During the last week of May I blogged about post-traumatic stress disorder (PTSD) and pointed to some of the interesting new information that has turned up on this topic over the last few years. As luck would have it, yesterday—barely two weeks later—the United States Senate passed a resolution naming June as PTSD Awareness Month.
I must say this is a gratifying development. As someone who isn’t generally recognized as the poster-child for punctuality, I find myself in the unusual position of having shown up impressively early to an event. In case you’re wondering whether there’s anything left to say after my rather lengthy May post on the topic, however, let me assure you there is plenty. That’s why we need a whole month to raise awareness.
As a side note, it should be understood that this is not simply an American effort, despite the Senate resolution. The International Society for Traumatic Stress Studies (ISTSS) is also honoring PTSD Awareness month, right alongside the National Child Traumatic Stress Network (NCTSN) and the National Center for PTSD (which is a division of the United States Department of Veteran’s Affairs).
All of that said, this post isn’t going to focus on the trauma side of PTSD. Instead, it seems appropriate to talk about resilience: that quality that helps us cope with crisis and heal after trauma. This is all the more appropriate because of the fortunate timing of a couple of recent studies.
Okay, so we know that being able to fit our experiences into a coherent narrative helps us cope with all kinds of negative events. Well, one of the best ways to construct that narrative seems to be along the lines of seeing a positive outcome from the experience, as difficult as that task may seem. However, a study from current issue of the journal Psychological Trauma published by the APA’s Division 56 points to an interesting silver lining for people who have experienced trauma: they tend to be more prosocial and perceive more meaning in their life—even as they have more PTSD symptoms. Their traumatic experiences actually lead them to care for and help others more than those who haven’t experienced trauma.
In fact, wrote the researchers, when people said their volunteer work was related to a life experience, the most common motivations were negative life events. . . . (e.g., ‘My mother was hit and badly injured by a drunk driver. Ever since I have volunteered for Mothers Against Drunk Driving.’)”
“Our findings,” they wrote, “consistently indicate that trauma exposure is positively associated with engaging in prosocial [helping] behavior. Individuals who reported experiencing more traumatic events in their lifetime reported engaging in more helping behaviors during a 2-week period and more volunteer activities annually than those who had experienced fewer traumas.”

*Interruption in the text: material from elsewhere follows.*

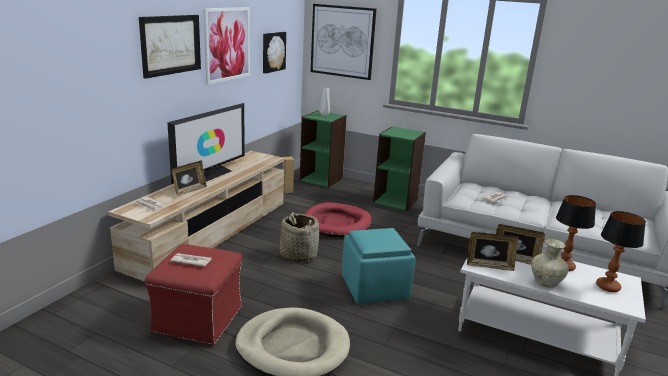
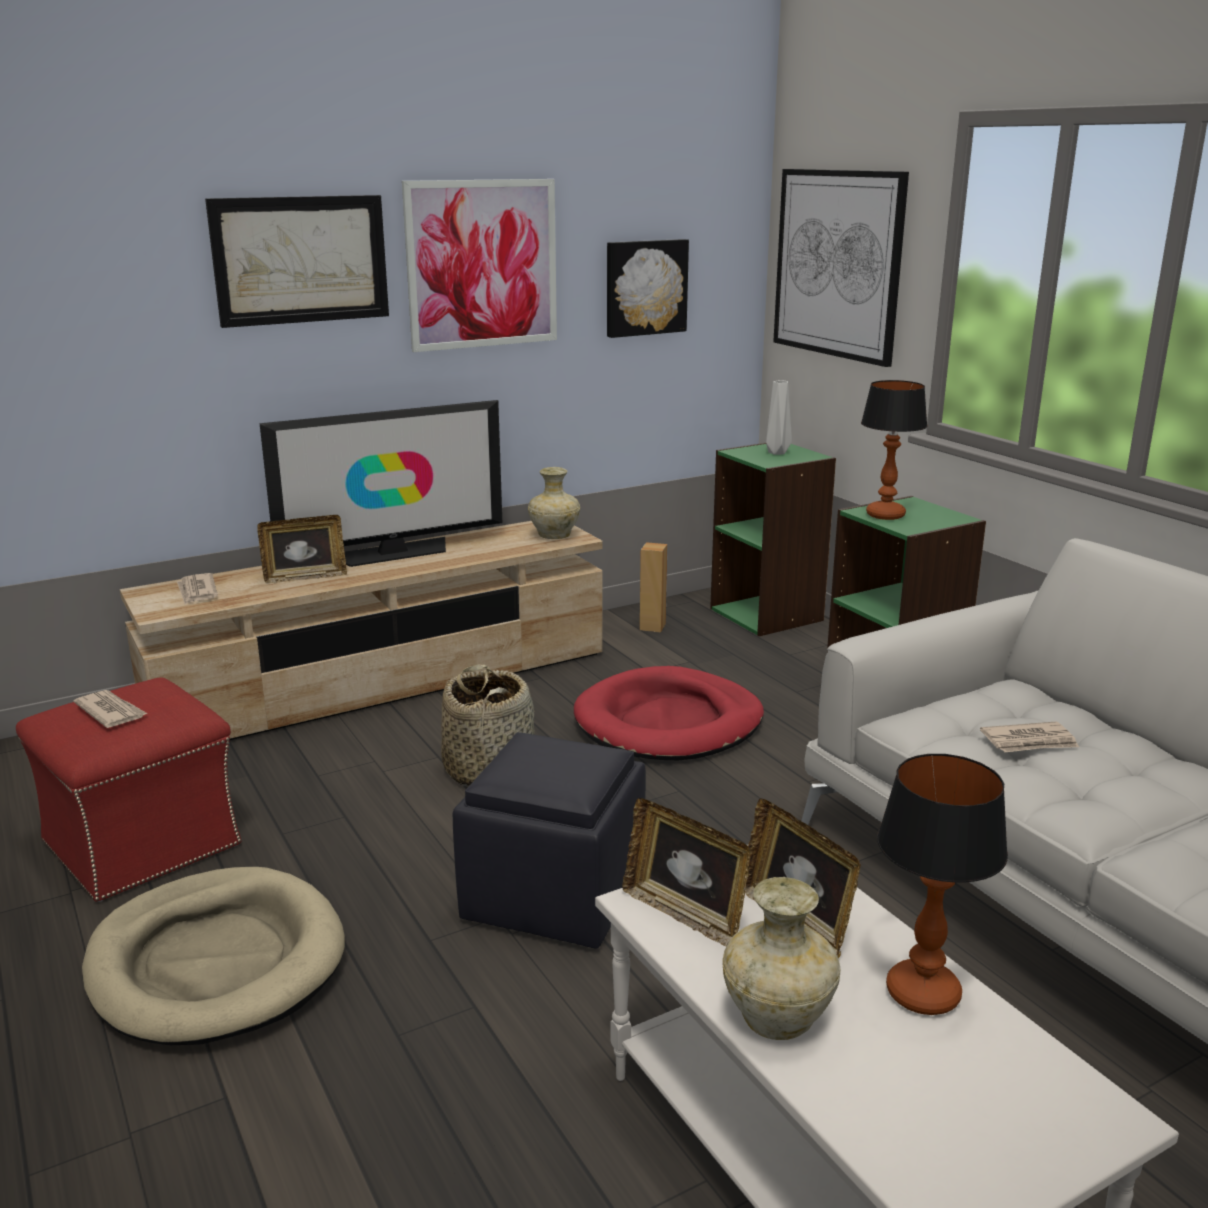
camera: 35 degrees right, 0 degrees up
turquoise ottoman [342,228,416,304] -> black ottoman [453,732,646,949]
table lamp [596,211,646,292] -> table lamp moved to [861,380,928,520]
none -> beige vase [528,467,580,539]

Now, that seems like good fodder for constructing a positive narrative. It’s the essence of post-traumatic growth. And to take it a step further, that extra helping behavior comes with a payback: helping others helps us. We know this on a gut level, but here’s confirmation in case it—er—helps:
Humans are happier when they do the right thing; it also helps them overcome difficulties
Communities that stick together and do good for others cope better with crises and are happier for it, according to a new study by University of British Columbia researcher John Helliwell and colleagues. Their work suggests that part of the reason for this greater resilience is the fact that humans are more than simply social beings, they are so-called ‘pro-social‘ beings. In other words, they get happiness not just from doing things with others, but from doing things both with and for others. The paper is published online in Springer’s Journal of Happiness Studies.
How does the social fabric of a community or nation affect its capacity to deal with crises and to develop resources that maintain and improve people’s happiness during those difficult times?
(Full story . . . )
If you click through to the article you’ll get half of the answer to that question. But the other half may be found in an old study of a community of Italian immigrants in Roseto, Pennsylvania. I think we’ll talk about that in a future post.